* **提示文**
武蔵国の守護神 【武蔵国府八幡宮】
2023.02.22
去年10月の「十二社熊野神社」の記事で参照した「大正末期の京王線沿線案内」というポスターは当時の沿線観光案内で、多くの寺社仏閣が掲載されている。
その中に「八幡神社」というのがあり、たまたま近くを通ったのでお参りすることにした。
八幡神社とは「武蔵国府八幡宮(府中八幡宮)」のこと。
沿線案内には「八幡前」という駅も記載されており、駅名になるくらいだからさぞかし立派な神社だろうと思いきや、こぢんまりした社殿(本殿または拝殿)で、木々に囲まれひっそり鎮座まします。
ちなみに八幡前駅は廃駅となって現存しない。(こちらを参照)

旧甲州街道に北面する一ノ鳥居

一ノ鳥居から続く参道

京王競馬場線の踏切と二ノ鳥居

二ノ鳥居と神門

神門は2010年に大國魂神社より移築された
“国府”(府中ともいう)とは、奈良~平安時代に地方政務機関“国衙”の置かれた都市で、現在の県庁所在地みたいなもの。
国府八幡宮とは文字どおり国衙の鎮守として国府に創建された八幡宮を指し、当社「武蔵国府八幡宮」は武蔵国の守護神として建立されたものである。
江戸の地誌『江戸名所図会』にも記載がある。


斎藤幸雄 [等著] ほか『江戸名所図会』第2, 有朋堂書店, 昭2. 国立国会図書館デジタルコレクション https://dl.ndl.go.jp/pid/1174144 (参照 2023-02-24)

* **求められる作業**
[1] 提示文の内容をもとに、次の問いに答えてください。
(a) 神門は何年に、どこから移築されましたか。
(b) 一ノ鳥居はどの街道に北面していますか。
(c) 沿線案内に記載されている、神社にちなんだ駅の名前は何ですか。
[2] 提示文から、「武蔵国の守護神 【武蔵国府八幡宮】」から「囲まれひっそり鎮座まします。」までを、終わりの語句も含めて一字一句変えずに抜き出してください。
[3] 次の各記述が提示文の内容と合っているかを判断してください。それぞれ「はい」か「いいえ」で答え、判断の決め手となる提示文の語句をそのまま引用してください。
(a) 八幡前駅は現在も存在している。
(b) 武蔵国府八幡宮は、武蔵国の守護神として建立された。
(c) 社殿は駅名にふさわしい大きく立派な建物である。

* **提供データ**
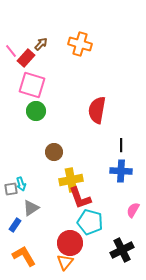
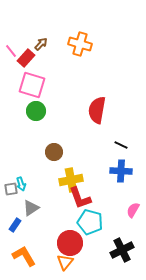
black line: rotated 64 degrees counterclockwise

* **想定される解答**
[1]
(a) 2010年に大國魂神社から移築されました。
(b) 旧甲州街道です。
(c) 八幡前駅です。

[2]
武蔵国の守護神 【武蔵国府八幡宮】
2023.02.22
去年10月の「十二社熊野神社」の記事で参照した「大正末期の京王線沿線案内」というポスターは当時の沿線観光案内で、多くの寺社仏閣が掲載されている。
その中に「八幡神社」というのがあり、たまたま近くを通ったのでお参りすることにした。
八幡神社とは「武蔵国府八幡宮(府中八幡宮)」のこと。
沿線案内には「八幡前」という駅も記載されており、駅名になるくらいだからさぞかし立派な神社だろうと思いきや、こぢんまりした社殿(本殿または拝殿)で、木々に囲まれひっそり鎮座まします。

[3]
(a) いいえ。「ちなみに八幡前駅は廃駅となって現存しない。」
(b) はい。「当社「武蔵国府八幡宮」は武蔵国の守護神として建立されたものである。」
(c) いいえ。「こぢんまりした社殿(本殿または拝殿)で、木々に囲まれひっそり鎮座まします。」